Just use the Signal type, and signal numbers are validated. Use the coercion, and you can refer to signals by name, too.

   package Example;
   use MooseX::Types::Signal qw(Signal);
   use Moose;

   has 'kill_with' => (
       is     => 'rw',
       isa    => Signal,
       coerce => 1,
   );

   my $example = Example->new;

   # kill with SIGKILL
   $example->kill_with(9);
   $example->kill_with('KILL');
   $example->kill_with('SIGKILL');

   # in any case, the reader C<kill_with> will always return 9, or
   # whatever your system thinks the number for SIGKILL is

DESCRIPTION ^

MooseX::Types::Signal exports a type, Signal, that recognizes valid signals on your platform.
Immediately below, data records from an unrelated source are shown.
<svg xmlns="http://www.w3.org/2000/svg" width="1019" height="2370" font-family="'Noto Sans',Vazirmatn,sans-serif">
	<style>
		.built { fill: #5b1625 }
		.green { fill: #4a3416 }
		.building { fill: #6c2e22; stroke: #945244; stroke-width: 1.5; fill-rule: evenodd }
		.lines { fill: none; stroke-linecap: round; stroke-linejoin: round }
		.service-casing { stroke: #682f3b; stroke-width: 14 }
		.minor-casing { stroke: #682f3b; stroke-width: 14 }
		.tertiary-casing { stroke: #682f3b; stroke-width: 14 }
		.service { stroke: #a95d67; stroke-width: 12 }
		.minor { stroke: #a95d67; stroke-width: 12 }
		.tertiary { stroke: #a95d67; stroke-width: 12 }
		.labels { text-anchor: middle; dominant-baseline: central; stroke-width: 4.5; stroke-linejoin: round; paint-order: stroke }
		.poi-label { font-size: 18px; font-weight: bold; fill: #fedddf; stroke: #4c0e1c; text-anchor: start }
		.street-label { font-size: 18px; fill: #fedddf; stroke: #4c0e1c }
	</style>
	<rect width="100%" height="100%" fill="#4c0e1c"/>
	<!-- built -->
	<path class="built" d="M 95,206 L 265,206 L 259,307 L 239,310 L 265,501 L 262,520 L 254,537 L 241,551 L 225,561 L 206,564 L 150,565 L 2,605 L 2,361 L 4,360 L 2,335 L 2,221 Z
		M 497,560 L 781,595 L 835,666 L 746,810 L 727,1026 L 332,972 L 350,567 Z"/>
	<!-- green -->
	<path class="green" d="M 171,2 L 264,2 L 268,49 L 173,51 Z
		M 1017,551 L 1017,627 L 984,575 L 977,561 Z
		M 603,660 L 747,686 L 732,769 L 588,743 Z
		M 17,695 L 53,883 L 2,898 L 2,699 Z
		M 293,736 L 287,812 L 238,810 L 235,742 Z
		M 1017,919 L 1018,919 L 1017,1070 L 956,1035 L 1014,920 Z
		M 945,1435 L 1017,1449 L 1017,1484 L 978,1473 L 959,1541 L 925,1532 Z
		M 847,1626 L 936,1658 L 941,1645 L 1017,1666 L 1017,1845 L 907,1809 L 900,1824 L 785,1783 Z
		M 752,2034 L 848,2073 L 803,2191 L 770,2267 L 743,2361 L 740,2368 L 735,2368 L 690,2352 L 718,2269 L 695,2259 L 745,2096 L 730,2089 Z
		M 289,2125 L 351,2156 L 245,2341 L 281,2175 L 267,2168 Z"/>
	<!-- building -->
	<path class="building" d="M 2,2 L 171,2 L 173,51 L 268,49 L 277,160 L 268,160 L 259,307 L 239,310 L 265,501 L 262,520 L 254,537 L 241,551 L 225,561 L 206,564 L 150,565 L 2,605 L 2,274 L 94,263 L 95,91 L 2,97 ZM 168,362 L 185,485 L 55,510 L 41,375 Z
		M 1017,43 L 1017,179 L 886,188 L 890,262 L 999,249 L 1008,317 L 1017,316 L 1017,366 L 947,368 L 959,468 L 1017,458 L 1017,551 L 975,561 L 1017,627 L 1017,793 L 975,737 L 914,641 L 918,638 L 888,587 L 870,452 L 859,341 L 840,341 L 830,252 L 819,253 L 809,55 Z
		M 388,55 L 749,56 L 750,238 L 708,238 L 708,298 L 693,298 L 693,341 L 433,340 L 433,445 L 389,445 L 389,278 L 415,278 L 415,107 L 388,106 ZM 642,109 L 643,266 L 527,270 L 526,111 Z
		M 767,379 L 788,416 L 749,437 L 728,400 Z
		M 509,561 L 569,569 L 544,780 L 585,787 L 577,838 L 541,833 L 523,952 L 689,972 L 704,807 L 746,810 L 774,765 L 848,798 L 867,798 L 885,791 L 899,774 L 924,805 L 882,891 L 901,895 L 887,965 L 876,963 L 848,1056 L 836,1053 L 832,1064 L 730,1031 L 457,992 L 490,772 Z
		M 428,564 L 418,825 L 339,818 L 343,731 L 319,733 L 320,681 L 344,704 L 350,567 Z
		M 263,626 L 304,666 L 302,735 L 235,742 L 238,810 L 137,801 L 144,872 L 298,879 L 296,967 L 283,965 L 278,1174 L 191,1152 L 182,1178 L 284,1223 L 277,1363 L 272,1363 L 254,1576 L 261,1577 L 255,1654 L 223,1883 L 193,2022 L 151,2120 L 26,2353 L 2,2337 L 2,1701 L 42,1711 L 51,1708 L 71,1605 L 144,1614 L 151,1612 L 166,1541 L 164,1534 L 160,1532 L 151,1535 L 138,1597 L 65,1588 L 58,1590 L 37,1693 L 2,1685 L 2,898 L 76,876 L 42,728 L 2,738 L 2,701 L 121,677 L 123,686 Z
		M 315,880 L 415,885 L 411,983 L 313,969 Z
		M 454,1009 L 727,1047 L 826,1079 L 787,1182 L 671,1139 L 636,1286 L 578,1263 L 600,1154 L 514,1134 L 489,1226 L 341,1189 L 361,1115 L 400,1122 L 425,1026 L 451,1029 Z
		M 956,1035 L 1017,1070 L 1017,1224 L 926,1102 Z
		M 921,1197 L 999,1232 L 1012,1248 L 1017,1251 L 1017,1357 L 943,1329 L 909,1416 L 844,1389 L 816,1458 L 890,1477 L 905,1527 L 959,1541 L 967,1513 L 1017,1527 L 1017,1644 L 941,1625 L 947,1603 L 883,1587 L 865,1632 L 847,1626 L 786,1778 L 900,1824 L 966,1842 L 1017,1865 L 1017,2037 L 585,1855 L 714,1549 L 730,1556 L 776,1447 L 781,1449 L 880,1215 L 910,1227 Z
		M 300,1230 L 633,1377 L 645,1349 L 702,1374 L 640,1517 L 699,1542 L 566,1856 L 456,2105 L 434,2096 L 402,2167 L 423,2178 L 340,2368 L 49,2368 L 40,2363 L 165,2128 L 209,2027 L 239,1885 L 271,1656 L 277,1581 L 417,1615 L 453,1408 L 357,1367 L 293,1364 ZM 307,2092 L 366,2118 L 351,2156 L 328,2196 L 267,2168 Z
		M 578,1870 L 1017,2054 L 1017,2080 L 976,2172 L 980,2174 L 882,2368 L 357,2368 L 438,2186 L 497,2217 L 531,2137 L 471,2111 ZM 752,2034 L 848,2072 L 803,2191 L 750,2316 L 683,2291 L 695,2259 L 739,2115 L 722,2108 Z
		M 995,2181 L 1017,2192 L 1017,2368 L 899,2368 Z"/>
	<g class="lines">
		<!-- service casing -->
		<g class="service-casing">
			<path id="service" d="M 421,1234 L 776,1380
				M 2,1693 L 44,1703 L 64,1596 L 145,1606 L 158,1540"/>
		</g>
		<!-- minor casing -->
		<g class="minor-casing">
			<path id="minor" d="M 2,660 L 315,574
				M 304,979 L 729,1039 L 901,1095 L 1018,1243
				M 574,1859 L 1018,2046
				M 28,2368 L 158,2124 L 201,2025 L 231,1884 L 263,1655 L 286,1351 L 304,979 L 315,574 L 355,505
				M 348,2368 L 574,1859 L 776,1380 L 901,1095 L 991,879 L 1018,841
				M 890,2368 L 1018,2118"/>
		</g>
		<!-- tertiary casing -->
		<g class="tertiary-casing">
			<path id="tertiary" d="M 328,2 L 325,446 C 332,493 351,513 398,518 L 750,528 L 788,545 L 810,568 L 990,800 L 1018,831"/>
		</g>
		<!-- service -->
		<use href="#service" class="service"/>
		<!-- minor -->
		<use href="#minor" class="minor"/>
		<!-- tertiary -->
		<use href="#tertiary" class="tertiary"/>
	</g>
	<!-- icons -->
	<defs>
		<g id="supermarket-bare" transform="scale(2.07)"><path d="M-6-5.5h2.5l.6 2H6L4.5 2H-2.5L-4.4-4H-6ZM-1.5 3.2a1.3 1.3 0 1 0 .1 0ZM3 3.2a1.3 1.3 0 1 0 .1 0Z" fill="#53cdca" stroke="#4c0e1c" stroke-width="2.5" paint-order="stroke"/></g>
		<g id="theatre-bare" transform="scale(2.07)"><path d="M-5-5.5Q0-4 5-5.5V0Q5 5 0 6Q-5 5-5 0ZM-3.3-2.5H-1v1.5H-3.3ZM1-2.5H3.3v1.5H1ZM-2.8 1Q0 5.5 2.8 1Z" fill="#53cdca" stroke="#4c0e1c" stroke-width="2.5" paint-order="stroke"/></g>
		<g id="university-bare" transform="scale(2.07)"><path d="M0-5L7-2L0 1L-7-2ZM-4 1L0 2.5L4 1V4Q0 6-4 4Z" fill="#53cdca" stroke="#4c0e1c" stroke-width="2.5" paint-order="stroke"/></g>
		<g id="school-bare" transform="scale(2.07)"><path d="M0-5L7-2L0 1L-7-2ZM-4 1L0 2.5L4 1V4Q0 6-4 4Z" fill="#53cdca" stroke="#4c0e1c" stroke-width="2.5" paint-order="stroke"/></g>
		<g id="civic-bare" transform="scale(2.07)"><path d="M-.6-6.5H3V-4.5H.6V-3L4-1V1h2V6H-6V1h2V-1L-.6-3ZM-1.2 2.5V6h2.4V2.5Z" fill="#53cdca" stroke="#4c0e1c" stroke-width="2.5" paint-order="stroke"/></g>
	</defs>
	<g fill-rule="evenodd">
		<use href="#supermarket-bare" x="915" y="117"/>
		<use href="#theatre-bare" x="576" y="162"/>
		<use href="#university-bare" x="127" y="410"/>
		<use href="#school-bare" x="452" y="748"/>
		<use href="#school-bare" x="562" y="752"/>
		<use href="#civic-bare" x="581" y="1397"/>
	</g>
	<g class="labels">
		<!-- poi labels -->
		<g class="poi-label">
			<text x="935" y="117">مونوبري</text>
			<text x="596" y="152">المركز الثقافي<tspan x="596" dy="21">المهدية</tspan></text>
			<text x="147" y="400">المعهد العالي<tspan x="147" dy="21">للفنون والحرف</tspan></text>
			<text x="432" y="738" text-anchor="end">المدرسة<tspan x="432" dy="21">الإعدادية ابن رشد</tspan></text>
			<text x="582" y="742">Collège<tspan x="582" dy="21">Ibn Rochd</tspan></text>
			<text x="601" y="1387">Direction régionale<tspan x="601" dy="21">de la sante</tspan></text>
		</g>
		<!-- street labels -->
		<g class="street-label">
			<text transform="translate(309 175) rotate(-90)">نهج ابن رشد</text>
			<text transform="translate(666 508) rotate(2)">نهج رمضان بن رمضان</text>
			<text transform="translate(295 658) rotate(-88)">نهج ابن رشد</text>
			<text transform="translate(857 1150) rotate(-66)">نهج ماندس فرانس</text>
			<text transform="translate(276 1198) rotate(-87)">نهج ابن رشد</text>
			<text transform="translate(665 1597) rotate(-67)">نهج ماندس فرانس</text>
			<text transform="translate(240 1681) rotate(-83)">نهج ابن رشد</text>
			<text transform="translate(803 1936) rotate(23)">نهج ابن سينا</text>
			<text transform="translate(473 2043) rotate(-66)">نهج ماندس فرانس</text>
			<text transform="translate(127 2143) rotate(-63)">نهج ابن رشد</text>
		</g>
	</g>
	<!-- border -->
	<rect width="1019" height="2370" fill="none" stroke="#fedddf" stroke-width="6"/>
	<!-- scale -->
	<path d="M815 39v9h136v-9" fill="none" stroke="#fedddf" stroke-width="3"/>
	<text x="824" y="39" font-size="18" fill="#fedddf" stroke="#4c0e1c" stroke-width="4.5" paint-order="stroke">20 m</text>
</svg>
The underlying type is a non-negative number, but there is a coercion from strings to numbers that recognizes signals by name.

There are also more restrictive types, PerlSignal and UnixSignal. UnixSignal only understands signals that are in your system's signal.h header file. PerlSignal only understands signals that are in Perl's %Config hash. Signal is either/or, with preference to UnixSignal over PerlSignal when coercing.

EXPORTS ^

The exports Signal, UnixSignal, and PerlSignal are exported by Sub::Exporter, so you must explicitly request them, and you can use any of Sub::Exporter's magic when doing so. This is true in general of MooseX::Types modules.

AUTHOR ^

Jonathan Rockway <jrockway@cpan.org>

COPYRIGHT AND LICENSE ^

This software is copyright (c) 2011 by Jonathan Rockway.

This is free software; you can redistribute it and/or modify it under the same terms as the Perl 5 programming language system itself.